The Pawn-Brokers Reward
This harrowing tale of The Great Famine is infused with the poetry and lyricism of its author, singer-songwriter Declan O’Rourke. Narrowing the scope of the tragedy to one couple, Pádraig and Cáit ua Buachalla, and their town’s pawnbroker, Cornelius Creed. The Pawn-Brokers Reward chronicles the dynamic between the impoverished ua Buachallas, who face the workhouse, and Creed, who occupies an uncomfortable position of relative wealth. Although often dark, this novel provides a necessary and meaningful examination of a crucial period of Irish history.
Shadowplay
Another fictional biography, this sweeping novel brings to life the London years of Bram Stoker, the author of Dracula. Focusing on the electric three-way friendship between Stoker, theatre manager Henry Irving, and actress Ellen Terry, Shadowplay juggles a star-studded cast of characters (Oscar Wilde and W.B Yeats both appear) with the slowly building tension in Stoker’s creative life. Among all this author, Joseph O’Connor, drops tantalising Easter eggs throughout the book that hint at the development of Stoker’s future gothic masterpiece.
Holding her Breath
An intelligent and clear debut, Eimear Ryan’s Holding Her Breathe charts the freshman year of Trinity Student, Beth Crowe.
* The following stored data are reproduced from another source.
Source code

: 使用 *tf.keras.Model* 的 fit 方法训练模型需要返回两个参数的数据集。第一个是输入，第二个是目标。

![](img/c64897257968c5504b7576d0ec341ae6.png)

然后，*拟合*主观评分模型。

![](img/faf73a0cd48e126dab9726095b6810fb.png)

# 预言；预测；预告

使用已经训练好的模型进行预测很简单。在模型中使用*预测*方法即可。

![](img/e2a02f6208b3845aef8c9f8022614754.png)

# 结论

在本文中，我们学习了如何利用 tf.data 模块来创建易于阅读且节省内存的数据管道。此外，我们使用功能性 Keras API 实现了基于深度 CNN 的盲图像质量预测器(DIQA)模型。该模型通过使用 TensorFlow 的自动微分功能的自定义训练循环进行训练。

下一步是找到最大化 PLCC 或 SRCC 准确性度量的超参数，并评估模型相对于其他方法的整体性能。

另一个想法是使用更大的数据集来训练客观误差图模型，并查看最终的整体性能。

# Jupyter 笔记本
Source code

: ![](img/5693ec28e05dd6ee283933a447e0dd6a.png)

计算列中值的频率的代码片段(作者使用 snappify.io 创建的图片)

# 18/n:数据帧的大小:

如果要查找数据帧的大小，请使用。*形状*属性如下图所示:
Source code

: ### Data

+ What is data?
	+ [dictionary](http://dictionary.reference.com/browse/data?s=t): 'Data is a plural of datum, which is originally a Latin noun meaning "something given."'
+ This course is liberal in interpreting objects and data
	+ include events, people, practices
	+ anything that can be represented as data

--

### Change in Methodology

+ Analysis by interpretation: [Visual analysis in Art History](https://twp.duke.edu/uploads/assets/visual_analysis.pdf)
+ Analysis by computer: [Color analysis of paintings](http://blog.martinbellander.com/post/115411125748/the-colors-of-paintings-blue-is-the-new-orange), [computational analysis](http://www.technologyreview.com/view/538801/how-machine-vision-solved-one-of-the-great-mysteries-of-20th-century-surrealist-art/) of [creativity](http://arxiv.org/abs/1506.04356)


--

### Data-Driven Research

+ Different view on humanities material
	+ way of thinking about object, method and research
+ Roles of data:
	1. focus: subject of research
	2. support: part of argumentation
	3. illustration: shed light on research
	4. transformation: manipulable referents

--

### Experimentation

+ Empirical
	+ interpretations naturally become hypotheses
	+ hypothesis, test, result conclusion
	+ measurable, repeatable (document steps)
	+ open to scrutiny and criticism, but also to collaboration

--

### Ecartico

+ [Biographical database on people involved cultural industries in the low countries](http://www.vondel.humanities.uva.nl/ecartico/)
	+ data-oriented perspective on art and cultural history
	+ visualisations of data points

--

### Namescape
Beth’s grandfather was a giant in Irish poetry circles until he committed suicide via drowning off the West Cork coast, and years of following her mother and grandmother’s lead have taught her not to speak about the incident to anyone. However, Beth’s own love of swimming, as well as an inappropriate affair with a student of her grandfather’s poetry, gradually push her to ask questions about a version of events she’d accepted as fact.
Hopefully you won’t stop at just these ten books! There’s a whole world of Irish novels ready to explore, and 2022 is set to be another year of sparkling new debuts.